Strictly speaking, Davis’ note of July 12, 1951 for $5,100 was not a “renewal”, but a substitution of his obligation for that of the defendant Arnold, Grace & Co. v. Strickland, 188 N.C. 369, 124 S.E. 856, 35 A.L.R. 1296; Childs v. Pellett, supra. By accepting Davis’ note as payment of the defendant Arnold’s obligation on her note of October 24, 1950, the plaintiff released her from further liability. While not a conclusive circumstance by itself, it is significant that the plaintiff promptly surrendered the note of October 24, 1950 to the defendant Arnold.

I am of the opinion, therefore, that the plaintiff is entitled to recover only against the defendant Davis on the notes sued upon.

In view of the conclusions reached it is not necessary to determine the validity of the defendant Arnold’s exhibit “G” as a release.

4. The Counterclaim

The defendant Arnold’s cross-complaint is based upon breaches of the contract of deposit. It is undisputed that it was agreed between the plaintiff and the defendant that checks would be drawn on the partnership account only in payment of partnership obligations, and that they would be signed by Davis and counter-signed by Maze. The requirement of a counter-signature was for *37the protection of defendant Arnold. Not only did Maze agree to this, but on several occasions, when defendant Arnold discussed with him her apprehension over the conduct of her copartner, he not only pretended to be protecting her interest at the very time when the fraudulent scheme was in operation, but suggested that she rid herself of worry by “leaving everything up to him”.
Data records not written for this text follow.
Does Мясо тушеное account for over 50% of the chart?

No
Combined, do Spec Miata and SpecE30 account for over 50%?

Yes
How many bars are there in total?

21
Plaintiff, however, contends that there was no breach of contract, but rather a tort sounding in conversion. But it must be conceded that in honoring cheeks not counter-signed by Maze, the plaintiff breached the contract as well as committed the tort of conversion. In this situation, the defendant could waive the tort and sue on the contract. Felder v. Reeth, 9 Cir., 34 F.2d 744. That a deposit may be the subject of contract between the bank and the depositor is settled. And the depositor may impose conditions upon the withdrawal of his funds, the failure to observe which constitutes a breach on the part of the bank for which it is liable, Henderson v. Greeley National Bank, 111 Colo. 365, 142 P. 2d 480, in damages. In either event, the amount recoverable would be the same. Main Belting Co. v. Corn Exchange National Bank, 325 Pa. 168, 188 A. 865. Plaintiff’s contention, therefore, that the counterclaim will not lie under Section 55-5-52, A.C.L.A.1949, because it is not a contract claim which was in existence at the commencement of the action is without merit not only for the reasons stated, but also because Rule 13, Fed. Rules Civ.Proc., 28 U.S.C.A., supersedes the section relied upon to the extent of any conflict between them, Kuenzel v. Universal Carloading and Distributing Co., D.C., 29 F.Supp. 407.
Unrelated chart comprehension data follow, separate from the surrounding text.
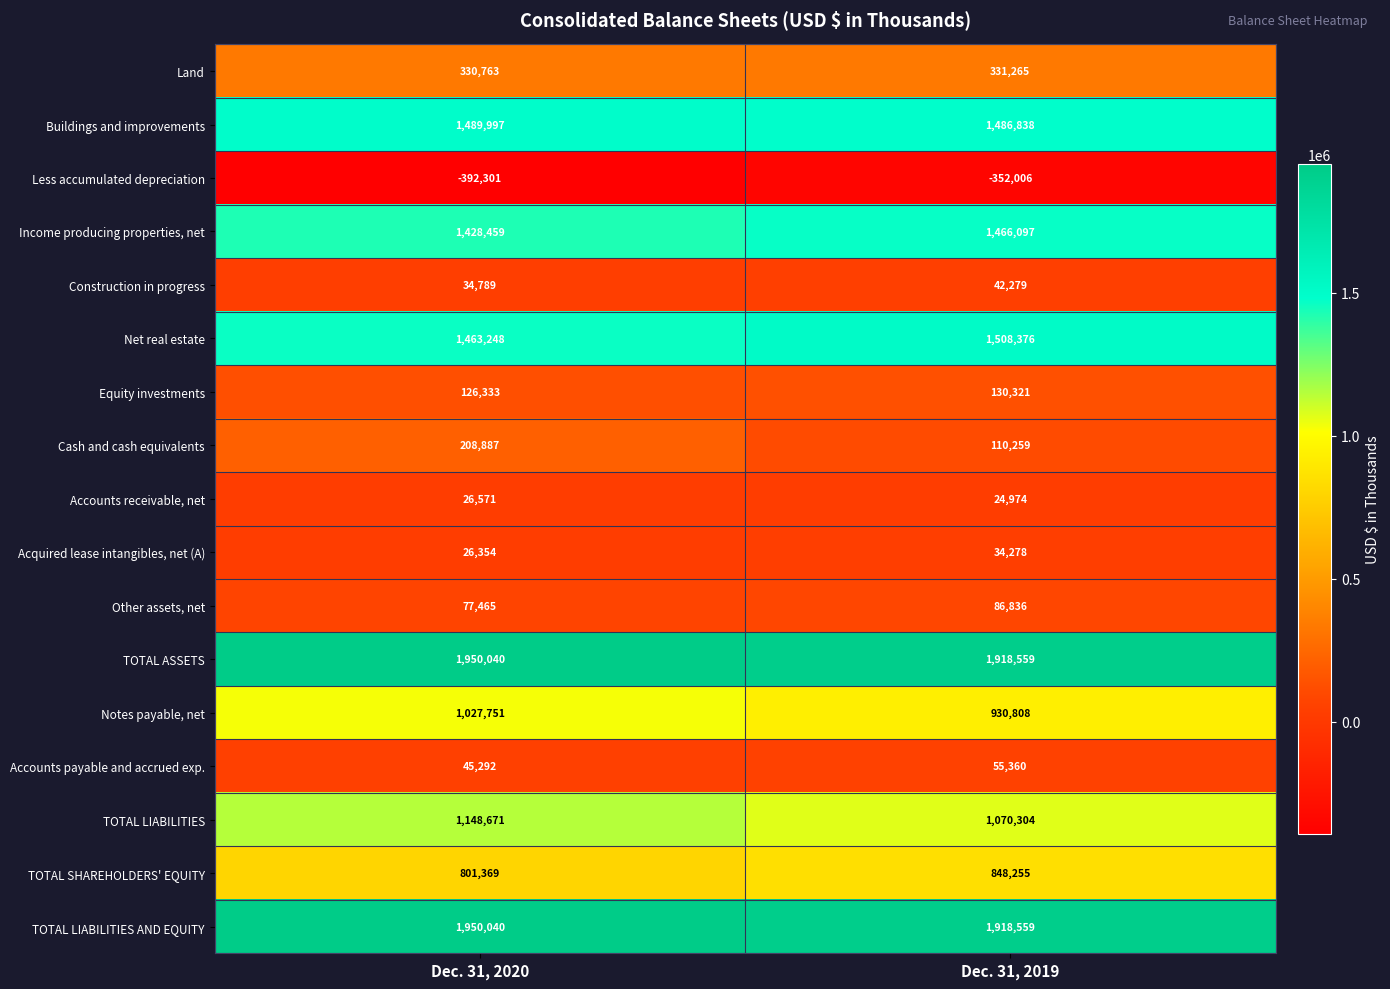

At which label does Cash and cash equivalents reach its minimum?

Dec. 31, 2019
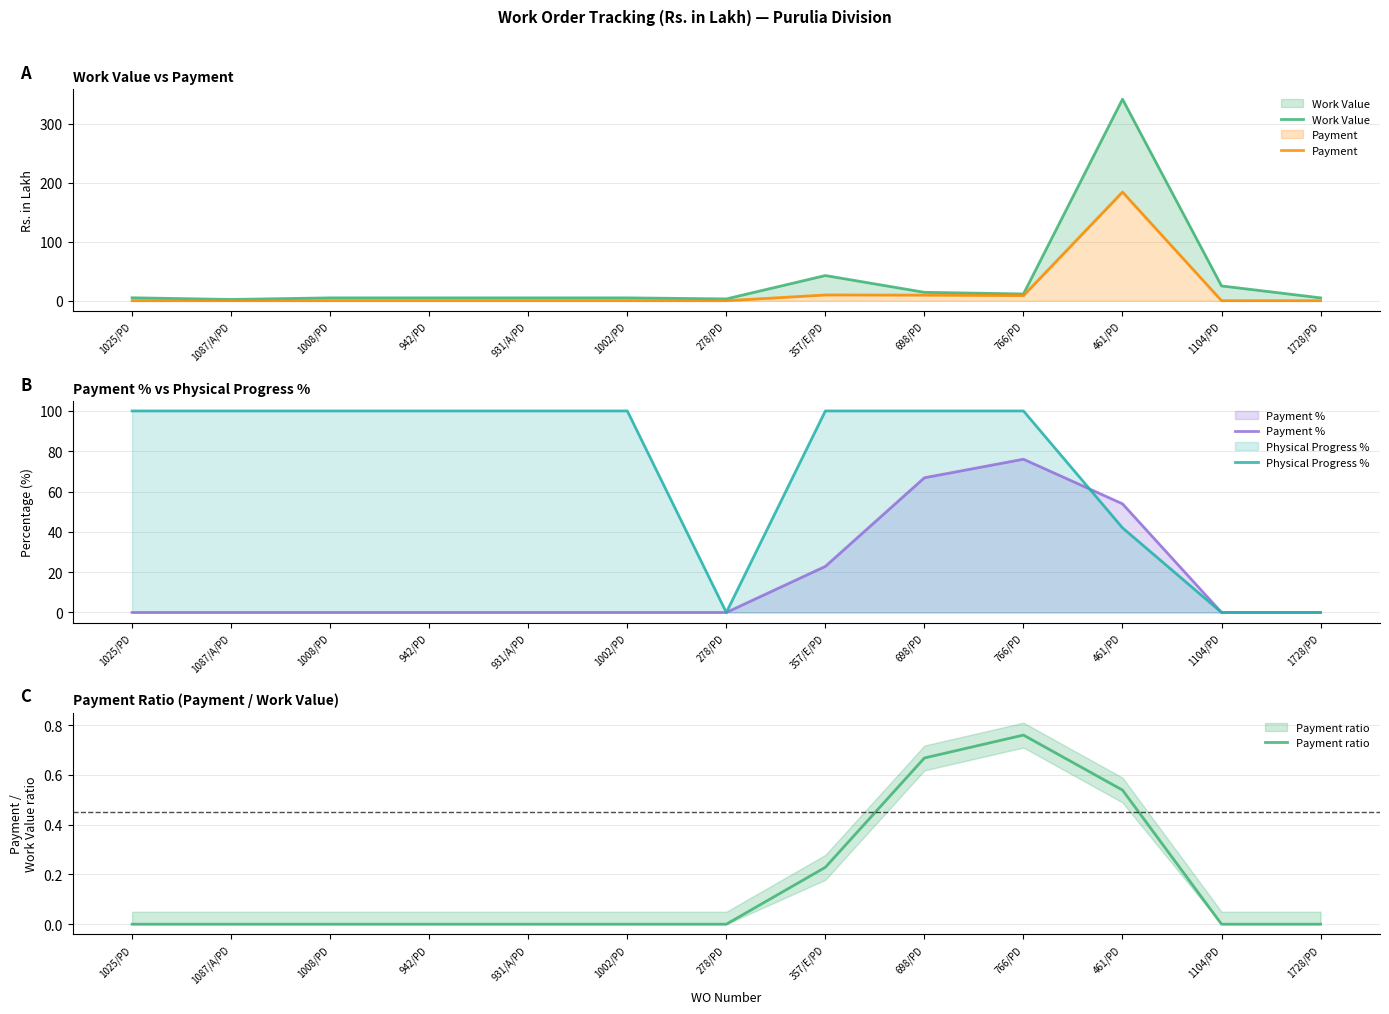

The Payment % series shows 39.0 at 278/PD. True or false?

False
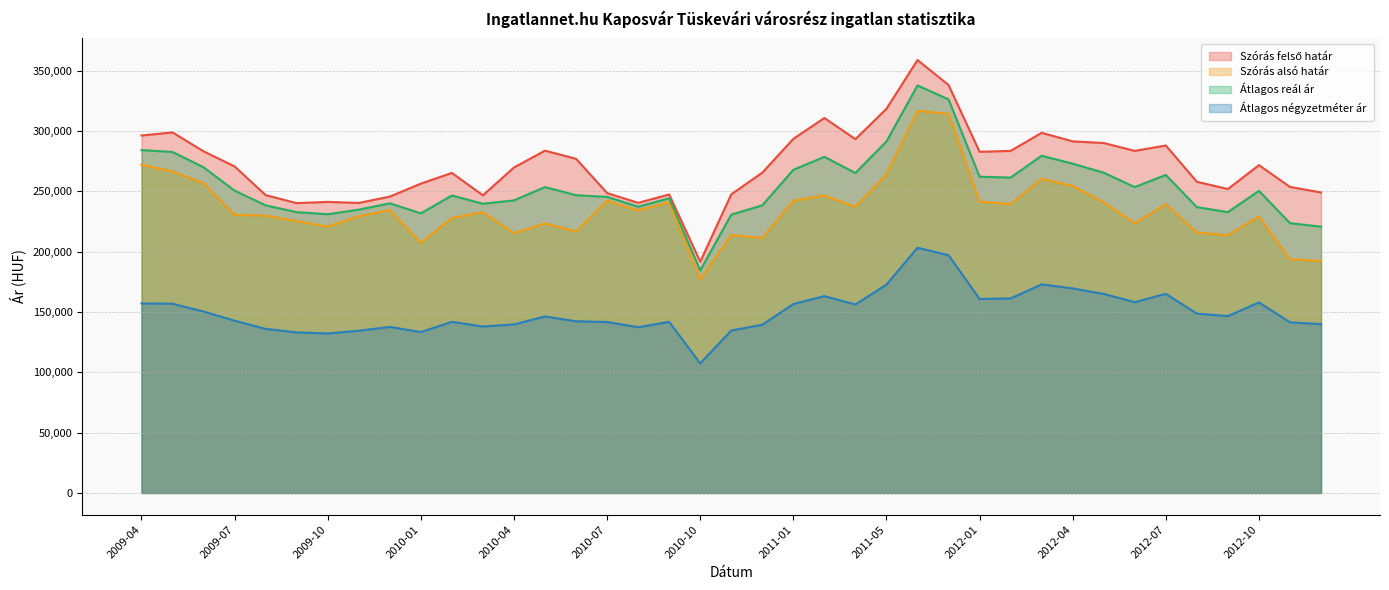

Rank the series at 2010-05 from lowest to highest value.

Átlagos négyzetméter ár, Szórás alsó határ, Átlagos reál ár, Szórás felső határ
It may well be that defendant’s counterclaim was compulsory rather than permissive, but aside from the fact that it would appear to have arisen out of the same series of transactions as gave rise to plaintiff’s claim, and that all necessary parties are before the Court, it is not necssary to decide this point.

Plaintiff further contends that' the counterclaim is premature because there has been no accounting between the partners. There is considerable plausibility to this contention, but it will not bear analysis. It is undisputed that checks at least in the total amount of the counterclaim were drawn upon and charged to the partnership account, in violation of the terms of the contract of deposit and for other than partnership purposes. Maze’s counter-signature not only was required by the contract, but this requirement of a counter-signature was for such a diversion of partnership funds. I conclude, therefore, that the defendant Arnold, the only litigating defendant, is authorized to interpose such a counterclaim, and that the plaintiff has no standing to demand an accounting before it can be held liable for its wrongful acts.

Conclusion

I am of the opinion, therefore, that the plaintiff is entitled to recover the amount sued for only from the defendant Davis in his individual capacity, and that the defendant Arnold is entitled to recover on her counterclaim.